Working with the US Department of Health and Human Services in Baton Rouge, Louisiana, the researchers infected 57 armadillos with the parasite and compared their livers to those of uninfected armadillos and those determined to be resistant to infection.

They discovered that infected animals grew bigger – but healthy and uninjured – livers with the same critical components as uninfected and resistant armadillos, such as blood arteries, bile ducts, and functional units known as lobules.

The researchers believe the bacteria ‘hijacked’ the liver’s natural regeneration capacity to expand the organ’s size and so give it additional cells to grow within.

They also uncovered multiple signs that the primary types of liver cells, known as hepatocytes, had become “rejuvenated” in the diseased armadillo.

The infected armadillos’ livers also had gene expression patterns – the blueprint for constructing a cell – that were identical to those found in younger animals and human embryonic livers.

Genes associated with metabolism, growth, and cell proliferation were activated, whereas those associated with ageing were inhibited.

Researchers’ Vision on the development of this research

Scientists believe this is because the bacteria reprogrammed the liver cells, restoring them to an earlier stage of progenitor cells, from which new hepatocytes and liver tissues grew.

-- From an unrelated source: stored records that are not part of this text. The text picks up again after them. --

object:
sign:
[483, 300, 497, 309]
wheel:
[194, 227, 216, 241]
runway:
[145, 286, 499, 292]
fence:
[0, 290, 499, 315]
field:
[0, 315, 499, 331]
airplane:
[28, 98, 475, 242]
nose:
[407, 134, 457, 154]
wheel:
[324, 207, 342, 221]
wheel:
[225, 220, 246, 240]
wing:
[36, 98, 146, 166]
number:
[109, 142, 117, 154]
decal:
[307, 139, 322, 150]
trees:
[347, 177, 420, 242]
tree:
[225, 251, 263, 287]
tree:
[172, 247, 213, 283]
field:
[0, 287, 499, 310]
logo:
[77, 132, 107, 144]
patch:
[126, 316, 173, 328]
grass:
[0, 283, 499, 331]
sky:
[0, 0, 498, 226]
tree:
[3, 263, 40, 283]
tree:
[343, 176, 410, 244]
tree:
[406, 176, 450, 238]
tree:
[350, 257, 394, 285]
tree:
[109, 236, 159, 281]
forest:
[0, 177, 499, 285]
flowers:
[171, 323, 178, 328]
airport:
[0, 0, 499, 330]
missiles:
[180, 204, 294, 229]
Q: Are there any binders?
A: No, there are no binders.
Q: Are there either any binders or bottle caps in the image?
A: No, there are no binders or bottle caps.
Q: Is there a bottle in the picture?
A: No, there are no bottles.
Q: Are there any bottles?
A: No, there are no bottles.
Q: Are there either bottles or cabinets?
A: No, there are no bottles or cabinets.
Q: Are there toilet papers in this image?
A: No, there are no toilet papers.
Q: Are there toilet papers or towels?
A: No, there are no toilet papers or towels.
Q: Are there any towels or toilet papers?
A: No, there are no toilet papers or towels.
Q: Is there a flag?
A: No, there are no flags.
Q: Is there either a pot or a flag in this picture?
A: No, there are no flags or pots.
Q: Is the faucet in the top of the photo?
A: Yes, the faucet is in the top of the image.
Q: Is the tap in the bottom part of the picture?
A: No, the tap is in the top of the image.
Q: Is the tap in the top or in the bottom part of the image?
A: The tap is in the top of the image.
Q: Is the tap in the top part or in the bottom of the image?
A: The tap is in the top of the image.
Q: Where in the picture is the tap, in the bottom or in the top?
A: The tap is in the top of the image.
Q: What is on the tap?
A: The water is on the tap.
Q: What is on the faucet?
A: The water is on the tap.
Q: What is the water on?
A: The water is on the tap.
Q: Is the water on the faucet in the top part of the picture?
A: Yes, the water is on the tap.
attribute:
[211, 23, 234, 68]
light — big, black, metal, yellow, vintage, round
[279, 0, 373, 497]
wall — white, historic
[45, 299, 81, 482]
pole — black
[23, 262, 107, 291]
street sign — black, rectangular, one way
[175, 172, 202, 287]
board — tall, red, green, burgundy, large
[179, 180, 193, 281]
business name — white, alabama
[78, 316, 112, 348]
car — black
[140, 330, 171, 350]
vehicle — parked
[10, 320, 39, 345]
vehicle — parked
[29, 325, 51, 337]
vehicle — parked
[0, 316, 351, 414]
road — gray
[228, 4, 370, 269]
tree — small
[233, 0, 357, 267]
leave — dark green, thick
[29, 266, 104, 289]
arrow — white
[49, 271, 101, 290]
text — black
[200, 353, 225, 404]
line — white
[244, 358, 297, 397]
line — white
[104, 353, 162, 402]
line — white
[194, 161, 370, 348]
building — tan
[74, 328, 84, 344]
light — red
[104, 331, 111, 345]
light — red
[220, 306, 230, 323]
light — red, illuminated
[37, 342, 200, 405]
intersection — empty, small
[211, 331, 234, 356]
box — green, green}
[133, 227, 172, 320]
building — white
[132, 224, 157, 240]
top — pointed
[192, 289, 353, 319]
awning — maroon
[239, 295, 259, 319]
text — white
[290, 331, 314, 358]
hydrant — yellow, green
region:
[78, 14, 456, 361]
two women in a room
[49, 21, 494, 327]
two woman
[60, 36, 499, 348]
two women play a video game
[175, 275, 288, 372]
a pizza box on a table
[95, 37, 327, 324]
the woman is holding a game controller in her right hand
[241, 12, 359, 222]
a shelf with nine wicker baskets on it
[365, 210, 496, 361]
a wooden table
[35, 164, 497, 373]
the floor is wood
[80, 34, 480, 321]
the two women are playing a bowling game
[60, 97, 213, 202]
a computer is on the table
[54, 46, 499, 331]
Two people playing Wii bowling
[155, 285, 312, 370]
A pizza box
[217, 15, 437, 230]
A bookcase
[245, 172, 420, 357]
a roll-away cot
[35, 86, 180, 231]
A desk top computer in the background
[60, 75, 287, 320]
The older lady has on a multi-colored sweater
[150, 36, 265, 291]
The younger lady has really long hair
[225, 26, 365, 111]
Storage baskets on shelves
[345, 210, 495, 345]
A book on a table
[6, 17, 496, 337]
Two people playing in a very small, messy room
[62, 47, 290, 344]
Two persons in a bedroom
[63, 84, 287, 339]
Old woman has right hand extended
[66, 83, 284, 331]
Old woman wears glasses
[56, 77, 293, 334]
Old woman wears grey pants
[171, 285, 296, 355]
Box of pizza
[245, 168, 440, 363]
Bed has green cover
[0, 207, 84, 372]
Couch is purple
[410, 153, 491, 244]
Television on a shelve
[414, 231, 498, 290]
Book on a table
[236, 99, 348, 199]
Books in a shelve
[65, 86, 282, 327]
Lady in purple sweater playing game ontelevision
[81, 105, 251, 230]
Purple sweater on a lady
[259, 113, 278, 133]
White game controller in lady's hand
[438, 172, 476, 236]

The researchers anticipate that their discovery may aid in the development of human therapies for ageing and damaged livers. Liver illnesses kill two million people globally each year.

“If we can identify how bacteria grow the liver as a functional organ without causing adverse effects in living animals,” said lead author Professor Anura Rambukkana of the University of Edinburgh’s Centre for Regenerative Medicine, “we may be able to translate that knowledge to develop safer therapeutic interventions to rejuvenate ageing livers and regenerate damaged tissues.”